Em outras palavras, mesmo com alguma diplomacia em andamento, a política americana continua apertando o cerco econômico. Esse movimento duplo, conversa de um lado e endurecimento do outro, ajuda a manter o mercado profundamente incerto.
Os estoques americanos reforçam a sensação de aperto físico
Os dados da Energy Information Administration trouxeram mais uma evidência concreta do aperto atual: os estoques americanos de petróleo bruto, gasolina e destilados caíram na última semana.
Essa queda aconteceu porque as importações diminuíram e as exportações aumentaram, com os Estados Unidos atendendo à demanda de países que buscam barris para compensar os fluxos perdidos por causa da crise em Ormuz. Esse ponto é bastante revelador. Ele mostra que a tensão no Oriente Médio já está produzindo efeitos muito reais na redistribuição global do petróleo.
Ou seja, o mercado não está apenas preocupado em teoria.

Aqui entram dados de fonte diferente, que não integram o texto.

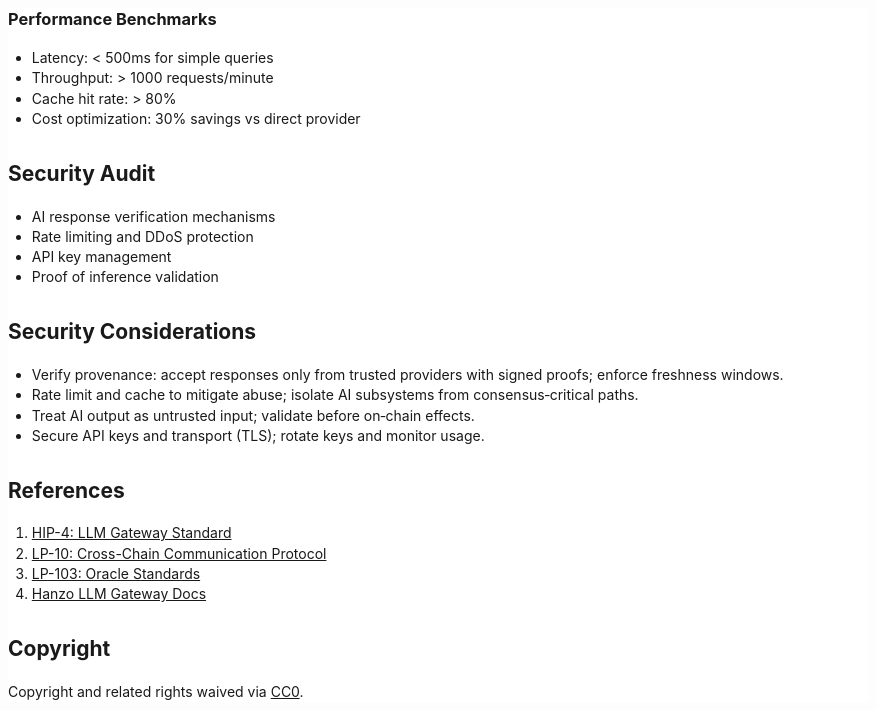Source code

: ### Performance Benchmarks
- Latency: < 500ms for simple queries
- Throughput: > 1000 requests/minute
- Cache hit rate: > 80%
- Cost optimization: 30% savings vs direct provider

## Security Audit

- AI response verification mechanisms
- Rate limiting and DDoS protection
- API key management
- Proof of inference validation

## Security Considerations

- Verify provenance: accept responses only from trusted providers with signed proofs; enforce freshness windows.
- Rate limit and cache to mitigate abuse; isolate AI subsystems from consensus‑critical paths.
- Treat AI output as untrusted input; validate before on‑chain effects.
- Secure API keys and transport (TLS); rotate keys and monitor usage.

## References

1. [HIP-4: LLM Gateway Standard](https://github.com/hanzoai/hips/blob/main/HIPs/hip-4.md)
2. [LP-10: Cross-Chain Communication Protocol](../LPs/lp-10.md)
3. [LP-103: Oracle Standards](../LPs/lp-103.md)
4. [Hanzo LLM Gateway Docs](https://docs.hanzo.ai/llm-gateway)

## Copyright

Copyright and related rights waived via [CC0](https://creativecommons.org/publicdomain/zero/1.0/).
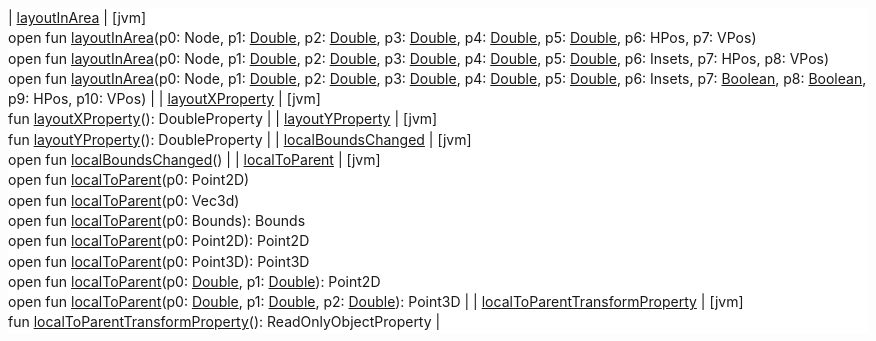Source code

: | [layoutInArea](index.html#-1723260036%2FFunctions%2F-134779887) | [jvm]<br>open fun [layoutInArea](index.html#-1723260036%2FFunctions%2F-134779887)(p0: Node, p1: [Double](https://kotlinlang.org/api/latest/jvm/stdlib/kotlin/-double/index.html), p2: [Double](https://kotlinlang.org/api/latest/jvm/stdlib/kotlin/-double/index.html), p3: [Double](https://kotlinlang.org/api/latest/jvm/stdlib/kotlin/-double/index.html), p4: [Double](https://kotlinlang.org/api/latest/jvm/stdlib/kotlin/-double/index.html), p5: [Double](https://kotlinlang.org/api/latest/jvm/stdlib/kotlin/-double/index.html), p6: HPos, p7: VPos)<br>open fun [layoutInArea](index.html#1087091399%2FFunctions%2F-134779887)(p0: Node, p1: [Double](https://kotlinlang.org/api/latest/jvm/stdlib/kotlin/-double/index.html), p2: [Double](https://kotlinlang.org/api/latest/jvm/stdlib/kotlin/-double/index.html), p3: [Double](https://kotlinlang.org/api/latest/jvm/stdlib/kotlin/-double/index.html), p4: [Double](https://kotlinlang.org/api/latest/jvm/stdlib/kotlin/-double/index.html), p5: [Double](https://kotlinlang.org/api/latest/jvm/stdlib/kotlin/-double/index.html), p6: Insets, p7: HPos, p8: VPos)<br>open fun [layoutInArea](index.html#2006632583%2FFunctions%2F-134779887)(p0: Node, p1: [Double](https://kotlinlang.org/api/latest/jvm/stdlib/kotlin/-double/index.html), p2: [Double](https://kotlinlang.org/api/latest/jvm/stdlib/kotlin/-double/index.html), p3: [Double](https://kotlinlang.org/api/latest/jvm/stdlib/kotlin/-double/index.html), p4: [Double](https://kotlinlang.org/api/latest/jvm/stdlib/kotlin/-double/index.html), p5: [Double](https://kotlinlang.org/api/latest/jvm/stdlib/kotlin/-double/index.html), p6: Insets, p7: [Boolean](https://kotlinlang.org/api/latest/jvm/stdlib/kotlin/-boolean/index.html), p8: [Boolean](https://kotlinlang.org/api/latest/jvm/stdlib/kotlin/-boolean/index.html), p9: HPos, p10: VPos) |
| [layoutXProperty](index.html#-1312939702%2FFunctions%2F-134779887) | [jvm]<br>fun [layoutXProperty](index.html#-1312939702%2FFunctions%2F-134779887)(): DoubleProperty |
| [layoutYProperty](index.html#-287447703%2FFunctions%2F-134779887) | [jvm]<br>fun [layoutYProperty](index.html#-287447703%2FFunctions%2F-134779887)(): DoubleProperty |
| [localBoundsChanged](index.html#1114832153%2FFunctions%2F-134779887) | [jvm]<br>open fun [localBoundsChanged](index.html#1114832153%2FFunctions%2F-134779887)() |
| [localToParent](index.html#831055178%2FFunctions%2F-134779887) | [jvm]<br>open fun [localToParent](index.html#831055178%2FFunctions%2F-134779887)(p0: Point2D)<br>open fun [localToParent](index.html#-23575705%2FFunctions%2F-134779887)(p0: Vec3d)<br>open fun [localToParent](index.html#-2089657978%2FFunctions%2F-134779887)(p0: Bounds): Bounds<br>open fun [localToParent](index.html#1633707877%2FFunctions%2F-134779887)(p0: Point2D): Point2D<br>open fun [localToParent](index.html#-443501466%2FFunctions%2F-134779887)(p0: Point3D): Point3D<br>open fun [localToParent](index.html#-271796084%2FFunctions%2F-134779887)(p0: [Double](https://kotlinlang.org/api/latest/jvm/stdlib/kotlin/-double/index.html), p1: [Double](https://kotlinlang.org/api/latest/jvm/stdlib/kotlin/-double/index.html)): Point2D<br>open fun [localToParent](index.html#1121509553%2FFunctions%2F-134779887)(p0: [Double](https://kotlinlang.org/api/latest/jvm/stdlib/kotlin/-double/index.html), p1: [Double](https://kotlinlang.org/api/latest/jvm/stdlib/kotlin/-double/index.html), p2: [Double](https://kotlinlang.org/api/latest/jvm/stdlib/kotlin/-double/index.html)): Point3D |
| [localToParentTransformProperty](index.html#-1567726436%2FFunctions%2F-134779887) | [jvm]<br>fun [localToParentTransformProperty](index.html#-1567726436%2FFunctions%2F-134779887)(): ReadOnlyObjectProperty<Transform> |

Ele já começa a se reorganizar na prática em torno de um cenário no qual determinados barris se tornam mais difíceis de acessar e em que países importadores precisam buscar alternativas mais caras ou mais distantes.
Os preços do petróleo mudam pouco não porque o mercado esteja confortável, mas porque ele continua preso entre a esperança de novas conversas entre Estados Unidos e Irã e a desconfiança profunda sobre a capacidade dessas negociações de restaurar rapidamente a navegação livre no Estreito de Ormuz.
O mercado segue vendo risco elevado, com cerca de 13 milhões de barris por dia ainda impactados, um bloqueio americano que pode agravar a situação, uma diplomacia ativa porém instável e estoques americanos que já refletem o aperto crescente da oferta global.
Em resumo, o petróleo continua sustentado porque os investidores ainda não acreditam em uma saída real da crise. Enquanto o Estreito de Ormuz não for plenamente reaberto e protegido, o mercado de energia continuará suspenso entre diplomacia cautelosa e um aperto físico muito real.